◆ Required work:
Copy, from the data below, every line that has "particularly" in it.

(Stored data entries)
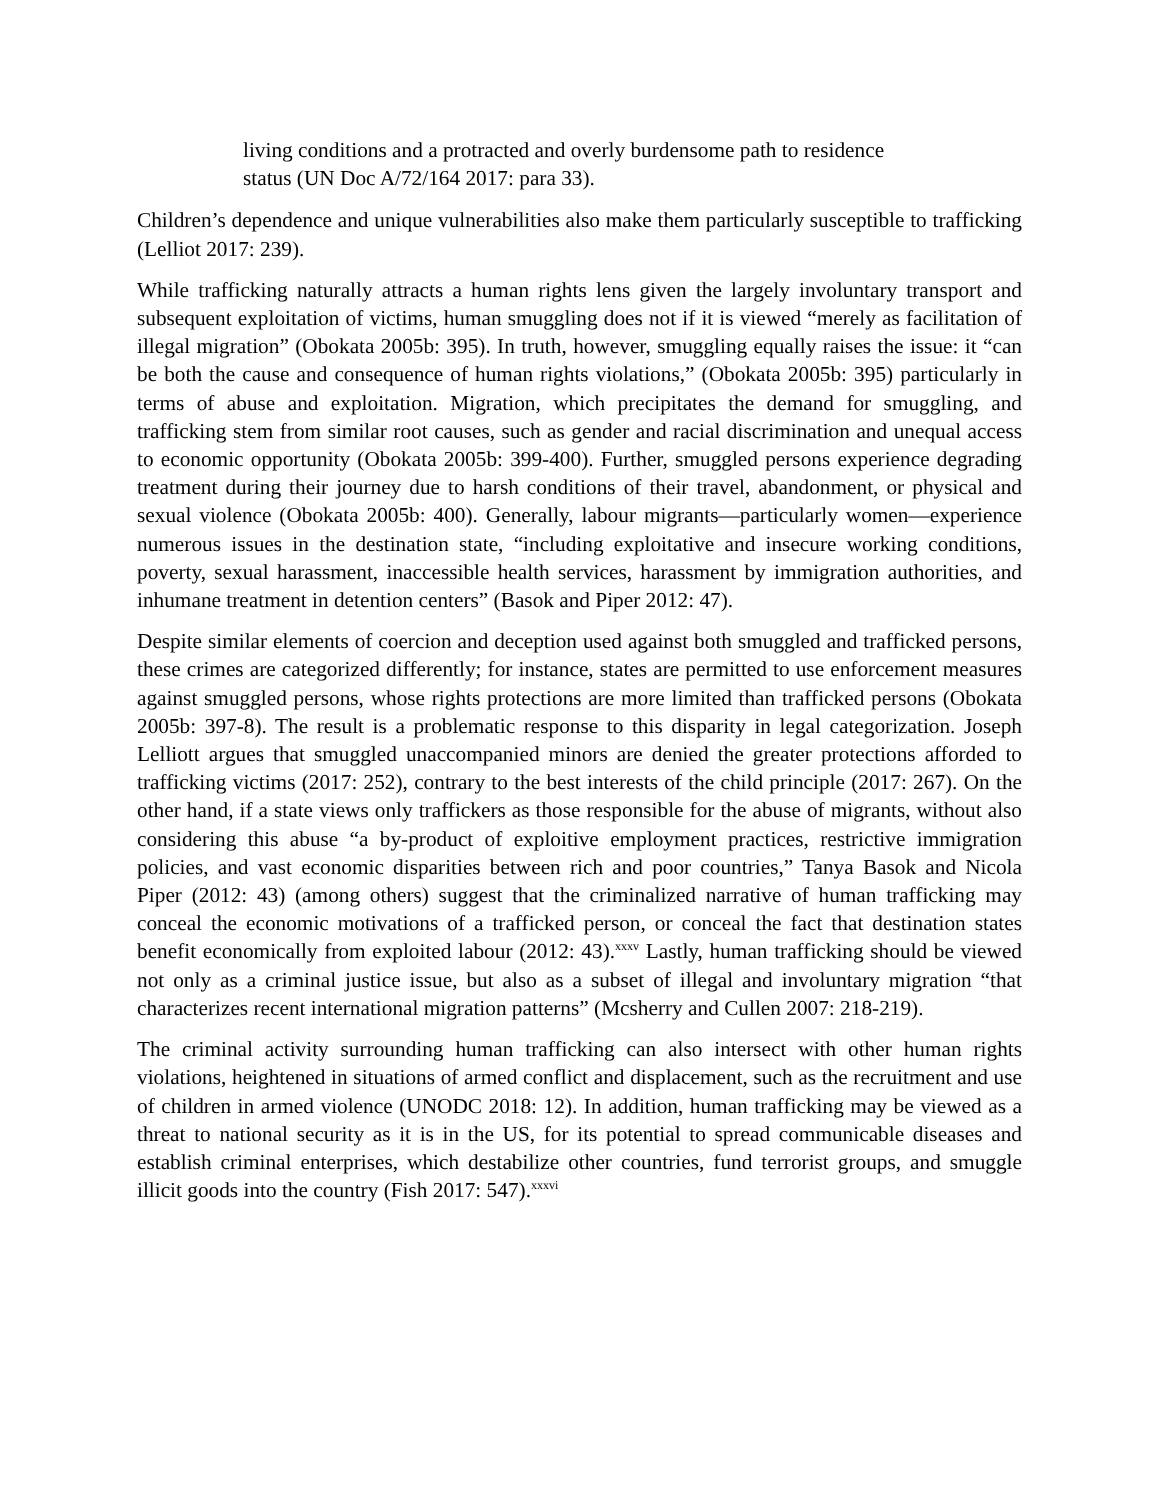living conditions and a protracted and overly burdensome path to residence status (UN Doc A/72/164 2017: para 33).
Children’s dependence and unique vulnerabilities also make them particularly susceptible to trafficking (Lelliot 2017: 239).
While trafficking naturally attracts a human rights lens given the largely involuntary transport and subsequent exploitation of victims, human smuggling does not if it is viewed “merely as facilitation of illegal migration” (Obokata 2005b: 395). In truth, however, smuggling equally raises the issue: it “can be both the cause and consequence of human rights violations,” (Obokata 2005b: 395) particularly in terms of abuse and exploitation. Migration, which precipitates the demand for smuggling, and trafficking stem from similar root causes, such as gender and racial discrimination and unequal access to economic opportunity (Obokata 2005b: 399-400). Further, smuggled persons experience degrading treatment during their journey due to harsh conditions of their travel, abandonment, or physical and sexual violence (Obokata 2005b: 400). Generally, labour migrants—particularly women—experience numerous issues in the destination state, “including exploitative and insecure working conditions, poverty, sexual harassment, inaccessible health services, harassment by immigration authorities, and inhumane treatment in detention centers” (Basok and Piper 2012: 47).
Despite similar elements of coercion and deception used against both smuggled and trafficked persons, these crimes are categorized differently; for instance, states are permitted to use enforcement measures against smuggled persons, whose rights protections are more limited than trafficked persons (Obokata 2005b: 397-8). The result is a problematic response to this disparity in legal categorization. Joseph Lelliott argues that smuggled unaccompanied minors are denied the greater protections afforded to trafficking victims (2017: 252), contrary to the best interests of the child principle (2017: 267). On the other hand, if a state views only traffickers as those responsible for the abuse of migrants, without also considering this abuse “a by-product of exploitive employment practices, restrictive immigration policies, and vast economic disparities between rich and poor countries,” Tanya Basok and Nicola Piper (2012: 43) (among others) suggest that the criminalized narrative of human trafficking may conceal the economic motivations of a trafficked person, or conceal the fact that destination states benefit economically from exploited labour (2012: 43).<sup>xxxv</sup> Lastly, human trafficking should be viewed not only as a criminal justice issue, but also as a subset of illegal and involuntary migration “that characterizes recent international migration patterns” (Mcsherry and Cullen 2007: 218-219).
The criminal activity surrounding human trafficking can also intersect with other human rights violations, heightened in situations of armed conflict and displacement, such as the recruitment and use of children in armed violence (UNODC 2018: 12). In addition, human trafficking may be viewed as a threat to national security as it is in the US, for its potential to spread communicable diseases and establish criminal enterprises, which destabilize other countries, fund terrorist groups, and smuggle illicit goods into the country (Fish 2017: 547).<sup>xxxvi</sup>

◆ Task solution:
Children’s dependence and unique vulnerabilities also make them particularly susceptible to trafficking (Lelliot 2017: 239).
While trafficking naturally attracts a human rights lens given the largely involuntary transport and subsequent exploitation of victims, human smuggling does not if it is viewed “merely as facilitation of illegal migration” (Obokata 2005b: 395). In truth, however, smuggling equally raises the issue: it “can be both the cause and consequence of human rights violations,” (Obokata 2005b: 395) particularly in terms of abuse and exploitation. Migration, which precipitates the demand for smuggling, and trafficking stem from similar root causes, such as gender and racial discrimination and unequal access to economic opportunity (Obokata 2005b: 399-400). Further, smuggled persons experience degrading treatment during their journey due to harsh conditions of their travel, abandonment, or physical and sexual violence (Obokata 2005b: 400). Generally, labour migrants—particularly women—experience numerous issues in the destination state, “including exploitative and insecure working conditions, poverty, sexual harassment, inaccessible health services, harassment by immigration authorities, and inhumane treatment in detention centers” (Basok and Piper 2012: 47).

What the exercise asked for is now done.